This blog was last updated on November 13, 2024
Far from being a burden, Peru’s electronic invoicing mandate has helped medium-size businesses embark on digital transformation while also catalyzing a broadening of the country’s tax base.
The International Monetary Fund (IMF) will release this fall a study detailing the impact mandatory e-invoicing in Peru, which began in 2014 and has since moved to a clearance model. Salma Khalid, an economist in the IMF’s Western Hemisphere Department, and Matthieu Bellon, an economist in the organization’s Fiscal Affairs Department, discussed the forthcoming study in a recent podcast.
Peru widens its tax base with e-invoicing
The economists found that mandatory e-invoicing has begun a widening of Peru’s tax base brought on primarily by small and medium-size businesses that were previously among the least compliant in the country. Firms report 10 percent more transactions on average than before mandatory e-invoicing took hold, the IMF economists found.

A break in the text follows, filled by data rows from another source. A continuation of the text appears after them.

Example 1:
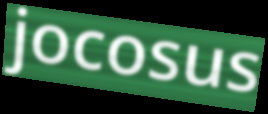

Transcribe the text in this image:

jocosus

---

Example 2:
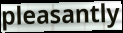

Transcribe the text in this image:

pleasantly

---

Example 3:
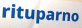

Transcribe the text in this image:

rituparno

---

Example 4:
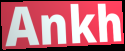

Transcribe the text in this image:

Ankh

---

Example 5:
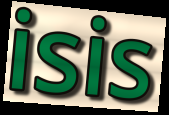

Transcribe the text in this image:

isis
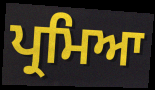
ਪ੍ਰਮਿਆ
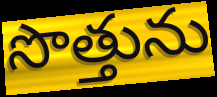
సొత్తును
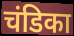
चंडिका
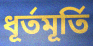
ধূর্তমূর্তি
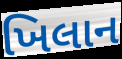
ખિલાન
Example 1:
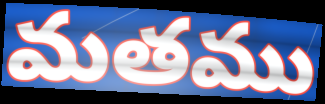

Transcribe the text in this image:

మతము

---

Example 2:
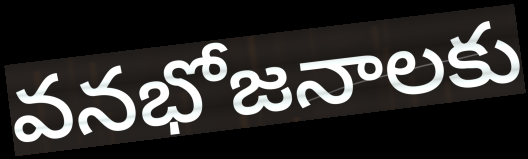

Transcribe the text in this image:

వనభోజనాలకు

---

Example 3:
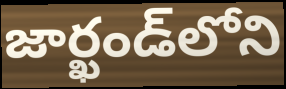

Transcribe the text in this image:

జార్ఖండ్‌లోని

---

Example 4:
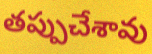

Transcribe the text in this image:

తప్పుచేశావు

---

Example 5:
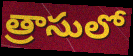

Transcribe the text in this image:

త్రాసులో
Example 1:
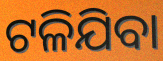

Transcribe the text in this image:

ଟଳିଯିବା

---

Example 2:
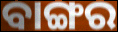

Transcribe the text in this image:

ବାଙ୍ଗର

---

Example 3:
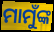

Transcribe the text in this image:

ମାମୁଁଙ୍କ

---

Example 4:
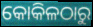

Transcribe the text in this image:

କୋକିଳଠାରୁ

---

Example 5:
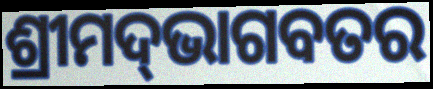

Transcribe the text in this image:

ଶ୍ରୀମଦ୍‌ଭାଗବତର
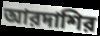
আরদাশির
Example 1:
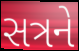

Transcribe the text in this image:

સત્રને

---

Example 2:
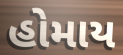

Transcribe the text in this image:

હોમાય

Compliance to mandatory e-invoicing has been strong in part because it makes the threat of audit more real to businesses that could largely ignore the possibility of an audit before the mandate began. The cost of auditing through traditional paper methods is prohibitively high for the SUNAT, Peru’s tax authority, so auditing smaller businesses in the era before e-invoicing was rare.
Mexico has, for its part, experienced success with e-invoicing and e-auditing. The process for resolving an audit from beginning to remediation used to take more than three years. After the Mexican tax authority, the SAT, implemented e-invoicing and e-audits, the time required for an audit shrunk to just 33 days.

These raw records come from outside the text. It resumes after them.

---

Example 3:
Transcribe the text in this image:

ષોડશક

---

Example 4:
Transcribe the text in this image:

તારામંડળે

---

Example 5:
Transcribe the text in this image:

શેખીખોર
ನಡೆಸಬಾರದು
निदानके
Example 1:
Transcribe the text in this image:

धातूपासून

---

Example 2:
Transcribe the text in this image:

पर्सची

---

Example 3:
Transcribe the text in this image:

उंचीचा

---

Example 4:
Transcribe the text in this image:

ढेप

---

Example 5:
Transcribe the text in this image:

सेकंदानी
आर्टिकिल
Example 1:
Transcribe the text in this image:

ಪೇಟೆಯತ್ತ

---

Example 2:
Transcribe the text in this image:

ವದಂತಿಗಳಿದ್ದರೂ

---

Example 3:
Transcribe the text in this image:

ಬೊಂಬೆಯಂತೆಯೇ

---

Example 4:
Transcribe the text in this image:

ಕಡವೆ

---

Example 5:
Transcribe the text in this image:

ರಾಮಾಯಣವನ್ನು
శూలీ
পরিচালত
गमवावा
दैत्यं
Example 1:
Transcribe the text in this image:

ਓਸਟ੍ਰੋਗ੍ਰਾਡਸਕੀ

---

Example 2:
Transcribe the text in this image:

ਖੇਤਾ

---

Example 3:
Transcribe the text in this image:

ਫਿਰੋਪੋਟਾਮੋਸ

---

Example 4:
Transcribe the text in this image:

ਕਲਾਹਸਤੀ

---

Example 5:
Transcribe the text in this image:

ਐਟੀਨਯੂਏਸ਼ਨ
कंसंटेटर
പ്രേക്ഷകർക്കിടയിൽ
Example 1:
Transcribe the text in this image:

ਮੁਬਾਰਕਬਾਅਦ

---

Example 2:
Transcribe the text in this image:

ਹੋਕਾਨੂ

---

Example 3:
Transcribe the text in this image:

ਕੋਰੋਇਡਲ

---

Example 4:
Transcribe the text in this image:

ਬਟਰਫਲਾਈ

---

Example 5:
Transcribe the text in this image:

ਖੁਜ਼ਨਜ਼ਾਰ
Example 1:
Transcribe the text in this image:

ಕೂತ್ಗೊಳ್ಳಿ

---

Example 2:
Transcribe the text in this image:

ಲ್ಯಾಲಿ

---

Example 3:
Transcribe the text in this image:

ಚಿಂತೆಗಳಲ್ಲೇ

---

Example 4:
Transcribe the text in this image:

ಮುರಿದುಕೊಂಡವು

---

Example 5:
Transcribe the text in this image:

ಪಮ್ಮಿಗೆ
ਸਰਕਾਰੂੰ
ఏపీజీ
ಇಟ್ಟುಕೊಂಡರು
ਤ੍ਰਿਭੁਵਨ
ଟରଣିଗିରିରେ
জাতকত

In the e-invoicing era, auditing is considerably easier and less expensive, meaning businesses have motivation to stay in compliance. The IMF economists found that while the largest and smallest businesses adapted fairly easily to e-invoicing, medium-size companies struggled the most, having to deal with far more transactions than the smallest businesses but lacking the budget larger businesses have to quickly adopt an e-invoicing compliance solution.
E-invoicing in Peru is a positive for government and businesses
Still, e-invoicing has been a positive force in pushing medium-size businesses to pursue digital transformation, which will “make them more competitive” and “allow them to engage more effectively with the new economy,” the economists said in their podcast. They also praised the SUNAT for an effective rollout of the mandate, which took smaller businesses’ concerns into account by giving them more time to comply.
Peru isn’t the only nation in Latin America to experience success with e-invoicing. Industry observer Billentis reported earlier this year that other Latin American countries have used the clearance model to produce measurable results:
- Brazil has seen a $58 billion increase in tax revenue as a result of plugging gaps in invoicing and reporting.
- Chile and Mexico reduced the VAT gap up to 50 percent.
- Colombia found that it could reduce 50 percent of the country’s tax evasion by applying these forms of models.
Billentis also predicts that the clearance model will dominate global e-invoicing, with the market for e-invoicing and business enablement for this technology-driven tax enforcement model growing from nearly $4.8 billion in 2019 to $20 billion by 2025.